Justin Wei / The Silhouette
“We’re loud, but we’re not proud.” Perhaps these words should replace McMaster University’s motto “All things cohere in Christ.” McMaster’s motto does more than fail to capture religious diversity on campus today — it fails to capture what McMaster is really all about: student disengagement.
The student population seems to be dreadfully detached from recent happenings in the McMaster community, detailed in much of the Silhouette’s March 21 issue. While lack of student engagement appears regularly in articles, one struck this cord in particular.
Aissa Boodhoo-Leegsma’s article “Board of Governors candidates question low student representation” showcases student disengagement at its best. Elections for student representatives on the Board of Governors (BoG) garnered little student interest, the article reports. Of course, this issue is in part attributable to the fact that undergrad student representation is itself lacking on McMaster’s BoG. Boodhoo-Leegsma reported that only “2.7% of the Board is allocated to undergraduate student representation. The provincial average for student representation on governing bodies is 7.1%”. The other end of the issue, however, is that many McMaster students remain “apart” from the school community. As Shen says, “but the question most candidates asked was how many students even know what the Board of Governors is?”
Perhaps it’s the fact that most students simply lack interest in University politics, much the same way many young people are disinterested in Canadian politics. In either case, the same story is told: “they’re the ones not doing enough to get us interested”. Again, this may in part be the case, but students have a part to play in engaging themselves. Yes, academia is demanding. Yes, life exists outside of school. But yes, you have a voice, so use it! And many students do use their voice.

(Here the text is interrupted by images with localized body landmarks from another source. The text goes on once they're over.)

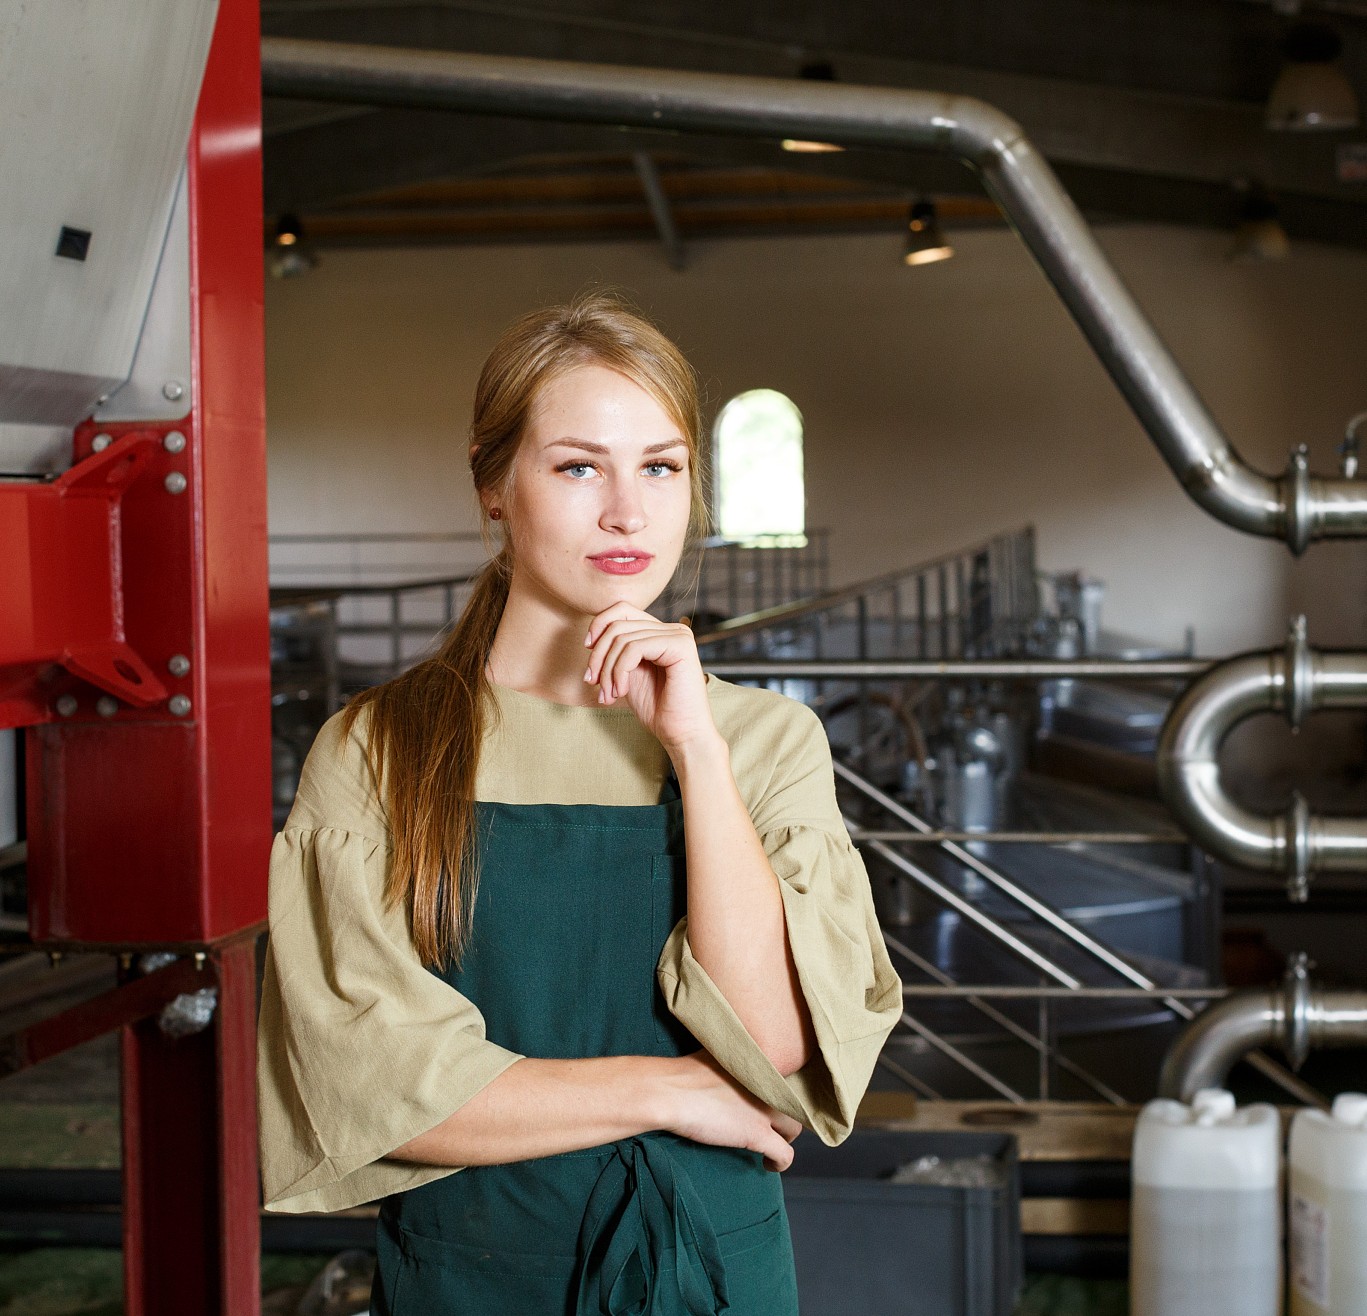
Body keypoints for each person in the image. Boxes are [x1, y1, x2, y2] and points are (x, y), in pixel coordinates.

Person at [258, 291, 901, 1316]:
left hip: (712, 1279)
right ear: (492, 484)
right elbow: (372, 1081)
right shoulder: (377, 749)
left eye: (661, 466)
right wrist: (668, 1089)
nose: (627, 513)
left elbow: (772, 1044)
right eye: (577, 467)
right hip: (471, 1279)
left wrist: (696, 750)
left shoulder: (766, 741)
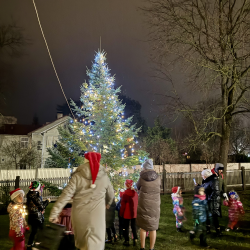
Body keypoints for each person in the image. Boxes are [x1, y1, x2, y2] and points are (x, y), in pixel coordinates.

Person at [49, 152, 114, 250]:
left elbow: (65, 195)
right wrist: (108, 203)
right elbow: (111, 194)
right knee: (96, 244)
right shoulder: (104, 177)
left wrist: (54, 214)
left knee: (83, 245)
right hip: (97, 216)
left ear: (85, 160)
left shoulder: (77, 176)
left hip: (80, 215)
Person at [136, 159, 161, 250]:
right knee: (153, 228)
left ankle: (142, 247)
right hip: (154, 205)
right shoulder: (158, 178)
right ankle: (151, 248)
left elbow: (137, 186)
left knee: (143, 227)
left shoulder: (142, 178)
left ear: (144, 167)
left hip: (144, 204)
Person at [26, 181, 50, 250]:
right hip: (37, 217)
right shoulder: (34, 195)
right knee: (41, 230)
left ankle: (29, 244)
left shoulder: (29, 194)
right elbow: (41, 207)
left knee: (34, 230)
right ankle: (38, 244)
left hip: (32, 215)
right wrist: (47, 201)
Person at [200, 169, 222, 236]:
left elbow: (216, 191)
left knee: (213, 216)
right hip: (207, 201)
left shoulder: (213, 181)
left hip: (212, 202)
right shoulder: (206, 181)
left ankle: (218, 231)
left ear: (206, 175)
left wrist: (209, 199)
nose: (202, 176)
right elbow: (205, 188)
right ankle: (208, 229)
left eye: (202, 175)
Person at [119, 179, 138, 247]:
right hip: (134, 213)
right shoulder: (135, 193)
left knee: (126, 227)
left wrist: (121, 213)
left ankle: (127, 240)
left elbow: (123, 205)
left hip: (127, 213)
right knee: (133, 226)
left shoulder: (125, 194)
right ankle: (135, 238)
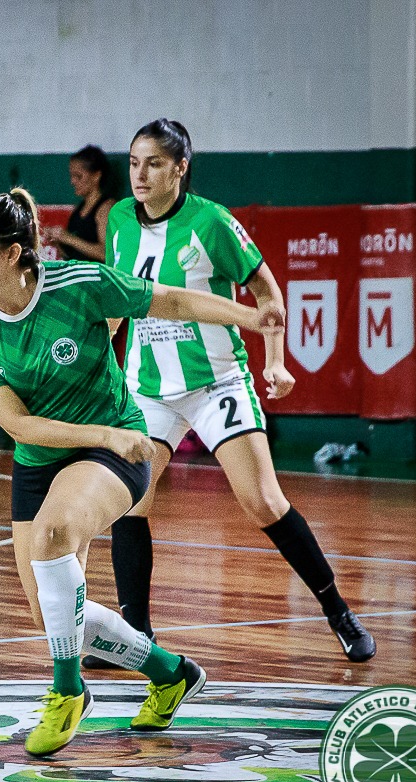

Take, for example, the relocation of Wentworth House tenants. As found in the March 21 issue of the Silhouette, “Eviction notice: Wentworth House tenants challenge relocation plans”, Anqi Shen reports that the McMaster Muslim Students Association (MSA), MACycle, CUPE 3906 and Photo Club darkroom, have been appealing to University officials to relocate to a more hospitable environment against the University’s proposed move to Lot O. In fact, Myles Francis, manager of Photo Club darkroom, is said to have been negotiating the matter with the University since last spring. The point is what merits these students attention is their engagement, albeit in troubled circumstances.
Busy as students are, engagement within the University community may not always be a result of the University’s shortcomings. Students have an equal part to play in informing themselves about the happenings in McMaster. If it’s too wearisome to crack open a newspaper (because, who reads those things anymore?), go online! Yes, you can find many publications available online, but you can also use Twitter to get informed. McMaster, and just about all of McMaster’s many departments and clubs, are active daily on Twitter. And if you can’t make the time to read 140 characters then you’ve really no business being in university in the first place.
Not everyone can make promises that they’re the most informed of students, but at least some know enough to have a general understanding of what is happening in their university and that is because they choose to know. While hourly visits to Facebook may seem far more appealing than browsing the news, take comfort in the fact you’re utilizing some part of your brain that requires more than a scroll and a click. Perhaps the larger question here, however, is why should you care what happens at McMaster?
Steering clear of the overplayed “because it affects you” spiel, if you become more informed, you’re more likely to involve yourself. And of course, what’s the point of involving yourself? Obvious perks aside (i.e. resume builder, because one day you will have to enter the “real” world); perhaps in another issue of the Silhouette the common theme won’t be “student disengagement.” Perhaps you’ll begin to take pride in McMaster. Perhaps it’s time that the excuses stop along with the finger pointing. Perhaps it’s time to update that motto to “we’re loud, and we’re proud, and not all of us cohere in Christ.”